É coisa pele, de pé no barro seco correndo-sorrindo de um lado pro outro, de banho de bica domingo, cuscuz com ovo no café da manhã. De “com licença” e “me perdoe” e “muito obrigada, muito obrigada, muito obrigada”, essa consciência sã e mal-sã.

Quando a vida agita e parece que tudo vai desabar, eu deixo o corpo deslizar pela cadeira do escritório, relaxo, folgo o sapato, me jogo no chão, eu tento amar.

E tento.

E a vida é tentativa com objetivo, a vida é tentar todo dia, a vida talvez – meu querido – seja só tentar. Afinal, veja bem, qual a lógica de se viver sem (alerta de rima pobre) nada mais pra conquistar?

E tento.

Dou com os burros n’água, com a cara na parede, com a porta fechada… Daí então me viro, traço um risco caricato, desemborco o chapéu, ganho um trocado, me faço, me acho… Eu dou o ritmo e sou meu próprio compasso.

Quando – nesse deserto social que é existir – cada um se ensimesma com sua solidão, eu viro bloco de carnaval, marchinha em Recife, Explode Coração (quem lembra?).

É mesmo que estar vendo: dou nó num pingo d’água e convenço todo mundo de que eu, euzinha, eu mesma, convenço.

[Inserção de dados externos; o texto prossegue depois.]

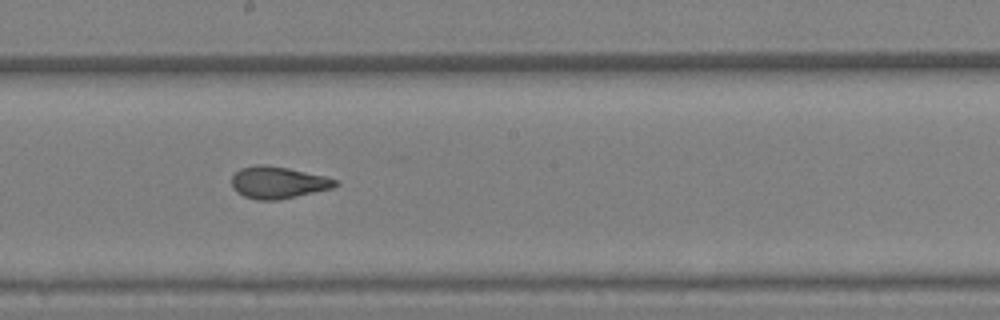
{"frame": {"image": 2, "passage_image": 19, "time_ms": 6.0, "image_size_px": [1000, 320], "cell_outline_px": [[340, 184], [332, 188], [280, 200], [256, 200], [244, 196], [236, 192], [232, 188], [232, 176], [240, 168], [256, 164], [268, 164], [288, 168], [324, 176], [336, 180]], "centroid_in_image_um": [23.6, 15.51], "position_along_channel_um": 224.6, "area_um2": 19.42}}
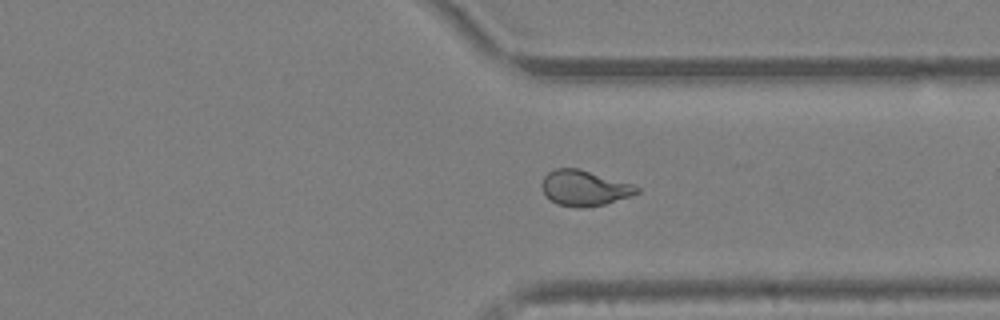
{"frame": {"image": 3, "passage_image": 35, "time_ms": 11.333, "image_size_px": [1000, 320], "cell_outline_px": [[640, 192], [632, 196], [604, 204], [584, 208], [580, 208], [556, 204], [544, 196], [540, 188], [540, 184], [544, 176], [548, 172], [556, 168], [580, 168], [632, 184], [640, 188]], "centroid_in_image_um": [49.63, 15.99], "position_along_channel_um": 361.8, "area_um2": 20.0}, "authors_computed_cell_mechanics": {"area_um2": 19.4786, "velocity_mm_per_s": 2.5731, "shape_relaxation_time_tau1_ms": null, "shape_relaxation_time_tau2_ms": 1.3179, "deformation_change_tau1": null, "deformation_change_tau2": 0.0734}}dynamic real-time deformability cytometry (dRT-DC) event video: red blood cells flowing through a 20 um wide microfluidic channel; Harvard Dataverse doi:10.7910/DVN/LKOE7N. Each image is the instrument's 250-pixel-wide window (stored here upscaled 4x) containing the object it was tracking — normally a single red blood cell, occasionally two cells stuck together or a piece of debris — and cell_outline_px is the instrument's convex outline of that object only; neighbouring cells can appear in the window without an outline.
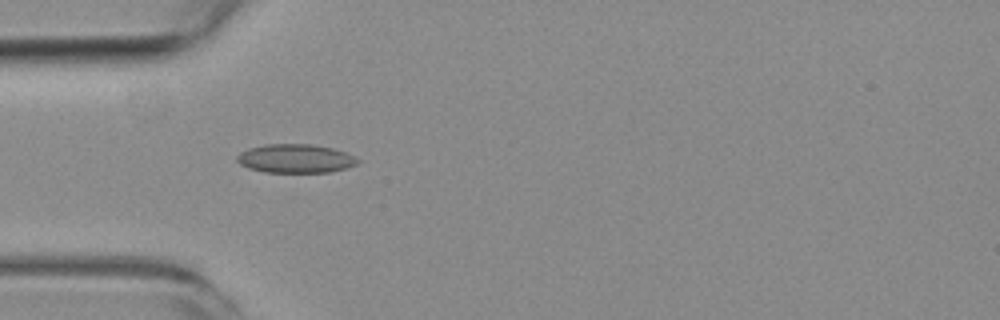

Faço o bem e o mal, o mal e o bem, eu alterno igual balança, igual cadeia cíclica, igual gangorra numa pracinha às quatro da tarde. Aliás, faço mais bem do que mau – diga-se de passagem.

Doo. Na maioria das vezes me dói, mas a vida é esse lance opaco de doação, de não olhar os dentes do cavalo dado e talvez – talvez – tentar ser o próprio cavalo.

O vento parado eu agito, vento agitado viro marola.

E tento: é na tentativa de ser alguém, que a gente termina sendo.